Exercises
(A) How would you put the sentence "Bob is goofing off with the falsetto and the goofy voices throughout." from the Grateful Dead fan comments into Spanish?
(B) Could you continue the Grateful Dead fan comments, carrying on from their final sentence?

Well, as the song goes, a spoonful of sugar makes the medicine go down but I prefer another song about a spoonful.
Now listening to 3/23/74(Cow Palace) on TIGDH on SiriusXM’s Grateful Dead channel via the webstream now playing Playing In The Band.
Anyone know: How old is Rob Barraco of Phil & Friends, Dead, DSO? Google says he’s 53 but I am sure he’s much older than that. I believe his first Grateful Dead show was Nassau Coliseum in September 1973, so someone is probably putting up false information
DaP 22 (12/7/71) tonight. No big jams but absolutely rocking. Hopefully we'll get the rest of the Felt Forum run (12/4 &5/71) released soon.
The cocaine on this 78 box is off the charts. Just intense energy and volume and silliness. So much fun.
This Truckin' is so much fun. Bob is goofing off with the falsetto and the goofy voices throughout. Good times.
When things became legal and labeled, I realized that sativa really agrees with me, and indica not so much (but I could see it being better at bedtime). Sativa smoked in a bowl is ideal for me, or rolled when seeing live music.

Supplied data

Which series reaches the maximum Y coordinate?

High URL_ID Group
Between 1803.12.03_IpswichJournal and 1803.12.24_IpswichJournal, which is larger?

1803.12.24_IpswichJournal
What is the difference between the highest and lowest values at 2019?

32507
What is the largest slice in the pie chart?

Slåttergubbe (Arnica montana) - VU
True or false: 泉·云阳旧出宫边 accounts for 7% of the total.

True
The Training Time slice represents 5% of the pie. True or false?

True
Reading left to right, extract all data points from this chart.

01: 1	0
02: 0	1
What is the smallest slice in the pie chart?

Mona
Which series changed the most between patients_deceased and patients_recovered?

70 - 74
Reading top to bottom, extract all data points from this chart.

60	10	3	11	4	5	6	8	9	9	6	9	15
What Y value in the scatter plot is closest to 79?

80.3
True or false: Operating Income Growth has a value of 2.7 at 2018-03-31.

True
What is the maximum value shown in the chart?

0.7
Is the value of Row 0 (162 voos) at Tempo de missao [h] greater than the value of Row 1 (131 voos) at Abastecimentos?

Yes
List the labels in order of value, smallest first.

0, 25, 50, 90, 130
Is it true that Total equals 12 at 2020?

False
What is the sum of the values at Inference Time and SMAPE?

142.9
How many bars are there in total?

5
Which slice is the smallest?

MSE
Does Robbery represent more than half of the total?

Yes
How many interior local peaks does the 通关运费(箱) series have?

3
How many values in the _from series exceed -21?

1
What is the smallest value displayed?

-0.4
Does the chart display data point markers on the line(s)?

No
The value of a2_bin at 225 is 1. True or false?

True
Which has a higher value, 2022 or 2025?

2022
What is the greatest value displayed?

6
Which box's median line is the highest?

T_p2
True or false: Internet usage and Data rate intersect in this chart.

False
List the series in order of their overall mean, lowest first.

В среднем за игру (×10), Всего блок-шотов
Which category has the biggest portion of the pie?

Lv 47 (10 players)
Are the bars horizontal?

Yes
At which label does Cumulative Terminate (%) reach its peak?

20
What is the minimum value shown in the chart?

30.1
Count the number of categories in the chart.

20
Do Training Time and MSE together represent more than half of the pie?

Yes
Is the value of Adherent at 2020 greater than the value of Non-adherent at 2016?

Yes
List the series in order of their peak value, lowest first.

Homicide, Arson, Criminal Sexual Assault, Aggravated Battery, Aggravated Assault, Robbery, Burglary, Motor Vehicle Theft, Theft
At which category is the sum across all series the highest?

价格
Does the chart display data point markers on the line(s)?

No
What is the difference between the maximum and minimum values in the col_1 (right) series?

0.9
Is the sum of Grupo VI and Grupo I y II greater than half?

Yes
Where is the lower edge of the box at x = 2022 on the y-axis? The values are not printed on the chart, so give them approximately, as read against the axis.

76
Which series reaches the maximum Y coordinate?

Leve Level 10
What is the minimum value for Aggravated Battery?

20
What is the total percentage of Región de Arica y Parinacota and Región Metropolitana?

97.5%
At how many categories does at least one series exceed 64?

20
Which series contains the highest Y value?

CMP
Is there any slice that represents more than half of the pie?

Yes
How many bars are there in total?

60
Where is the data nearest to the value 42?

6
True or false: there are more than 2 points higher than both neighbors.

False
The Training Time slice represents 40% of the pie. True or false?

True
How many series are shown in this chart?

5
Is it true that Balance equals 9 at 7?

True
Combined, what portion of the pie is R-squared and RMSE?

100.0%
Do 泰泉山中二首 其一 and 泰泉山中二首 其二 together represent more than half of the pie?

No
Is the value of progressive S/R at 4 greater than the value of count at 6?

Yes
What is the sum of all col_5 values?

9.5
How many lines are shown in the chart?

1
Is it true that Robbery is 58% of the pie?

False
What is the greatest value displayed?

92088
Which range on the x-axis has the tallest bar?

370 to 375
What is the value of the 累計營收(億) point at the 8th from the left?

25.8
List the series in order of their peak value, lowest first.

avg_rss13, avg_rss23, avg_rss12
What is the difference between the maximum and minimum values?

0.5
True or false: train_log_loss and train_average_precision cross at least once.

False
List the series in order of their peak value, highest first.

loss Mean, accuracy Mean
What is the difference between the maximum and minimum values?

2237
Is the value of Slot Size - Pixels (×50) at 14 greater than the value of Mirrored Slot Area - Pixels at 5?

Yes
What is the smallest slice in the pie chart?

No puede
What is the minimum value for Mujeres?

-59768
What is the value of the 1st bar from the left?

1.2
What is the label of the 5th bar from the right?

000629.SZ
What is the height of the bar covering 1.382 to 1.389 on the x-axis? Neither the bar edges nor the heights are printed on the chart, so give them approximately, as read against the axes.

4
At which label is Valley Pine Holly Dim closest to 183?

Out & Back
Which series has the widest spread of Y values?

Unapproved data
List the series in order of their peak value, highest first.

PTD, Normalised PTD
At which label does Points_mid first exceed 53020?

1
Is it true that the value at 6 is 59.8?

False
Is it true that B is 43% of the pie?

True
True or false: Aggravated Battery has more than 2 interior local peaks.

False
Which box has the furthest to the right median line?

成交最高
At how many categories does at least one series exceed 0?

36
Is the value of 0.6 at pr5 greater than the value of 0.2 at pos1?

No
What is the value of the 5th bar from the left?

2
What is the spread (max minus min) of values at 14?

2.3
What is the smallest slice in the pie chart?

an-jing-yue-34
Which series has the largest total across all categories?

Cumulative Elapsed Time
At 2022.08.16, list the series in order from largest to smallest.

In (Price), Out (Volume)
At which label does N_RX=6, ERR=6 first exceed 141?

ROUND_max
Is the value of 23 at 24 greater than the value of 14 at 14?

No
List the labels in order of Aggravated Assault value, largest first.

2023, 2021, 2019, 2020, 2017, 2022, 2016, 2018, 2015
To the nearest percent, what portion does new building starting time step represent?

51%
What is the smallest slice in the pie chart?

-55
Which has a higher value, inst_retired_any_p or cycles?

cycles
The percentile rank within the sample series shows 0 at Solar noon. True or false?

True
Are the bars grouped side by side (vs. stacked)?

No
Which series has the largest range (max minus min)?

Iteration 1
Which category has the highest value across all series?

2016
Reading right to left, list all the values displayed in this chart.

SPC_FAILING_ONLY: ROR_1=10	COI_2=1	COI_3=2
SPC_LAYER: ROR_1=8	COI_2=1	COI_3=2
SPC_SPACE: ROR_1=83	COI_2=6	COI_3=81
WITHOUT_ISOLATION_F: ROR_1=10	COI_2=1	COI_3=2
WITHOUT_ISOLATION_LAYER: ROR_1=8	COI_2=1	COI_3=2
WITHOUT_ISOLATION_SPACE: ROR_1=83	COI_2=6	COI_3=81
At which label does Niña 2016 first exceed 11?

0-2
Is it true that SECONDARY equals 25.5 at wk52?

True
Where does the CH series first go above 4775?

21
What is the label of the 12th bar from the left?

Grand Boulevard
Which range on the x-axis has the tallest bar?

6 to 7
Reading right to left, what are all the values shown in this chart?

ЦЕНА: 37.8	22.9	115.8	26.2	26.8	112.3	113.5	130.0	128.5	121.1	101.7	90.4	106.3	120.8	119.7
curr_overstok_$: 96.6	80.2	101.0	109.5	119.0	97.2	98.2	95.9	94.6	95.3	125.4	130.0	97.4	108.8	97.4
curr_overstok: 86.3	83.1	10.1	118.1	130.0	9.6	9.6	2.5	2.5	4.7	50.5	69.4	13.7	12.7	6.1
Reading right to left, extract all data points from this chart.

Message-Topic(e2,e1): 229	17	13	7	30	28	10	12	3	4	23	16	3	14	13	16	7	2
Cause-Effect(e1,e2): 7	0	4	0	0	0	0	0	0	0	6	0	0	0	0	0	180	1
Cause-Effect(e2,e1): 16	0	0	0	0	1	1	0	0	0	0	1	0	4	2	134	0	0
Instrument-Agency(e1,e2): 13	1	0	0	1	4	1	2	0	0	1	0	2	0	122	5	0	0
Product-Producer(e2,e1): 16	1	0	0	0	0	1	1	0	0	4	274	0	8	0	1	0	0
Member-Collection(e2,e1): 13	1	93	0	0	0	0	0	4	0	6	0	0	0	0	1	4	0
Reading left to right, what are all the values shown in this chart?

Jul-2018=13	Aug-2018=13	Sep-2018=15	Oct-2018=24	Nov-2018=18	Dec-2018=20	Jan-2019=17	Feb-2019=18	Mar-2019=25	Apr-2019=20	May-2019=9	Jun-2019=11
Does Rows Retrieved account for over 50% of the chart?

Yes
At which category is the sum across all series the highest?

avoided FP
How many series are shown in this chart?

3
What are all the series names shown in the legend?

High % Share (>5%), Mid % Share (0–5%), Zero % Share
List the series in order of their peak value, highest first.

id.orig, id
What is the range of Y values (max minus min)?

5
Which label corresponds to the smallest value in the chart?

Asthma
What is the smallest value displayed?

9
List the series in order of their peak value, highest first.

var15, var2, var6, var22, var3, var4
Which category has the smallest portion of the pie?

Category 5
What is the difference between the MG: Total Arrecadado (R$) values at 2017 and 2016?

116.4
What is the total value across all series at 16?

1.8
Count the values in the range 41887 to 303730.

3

Answers provided
(A) Bob está haciendo el tonto con el falsete y las voces ridículas todo el tiempo.

(B)
Seattle 6/14/94. I was there, but had blocked it out of my mind. Way to Go Home wasn’t bad, but overplayed (I saw over 60 shows in ‘93, so got more than my share). Samba was awful, maybe Hunter’s worst lyrics other than Ugliest Girl in the World (which Dylan liked for some reason), and musically never really seemed to gel.
I'm not a fan of the Fender bass, either. Now if they could only discover all the reels from Boulder '72, that would be something!
Grateful Dead, Sage & Spirit. Every track on this compilation has been released at least 15 different times in five or six different formats. These are all the studio versions of these songs. This was voted 2019 Least Special RSD Release. But this and the Warfield 1980 release were the first vinylz I'd bought since the early 80s. This is great to put on when you don't want to commit to a show. Or if someone stole your copy of Go To Heaven and you need your Sailor>Saint versión de estudio. Two Jerry tracks and three Weir tracks. Someone's sending a message. I'm tired of Lemieux's Weir bias. That's right, I said it. Yup, I wrote "vinylz" up there. Been nice knowing you guys . . . .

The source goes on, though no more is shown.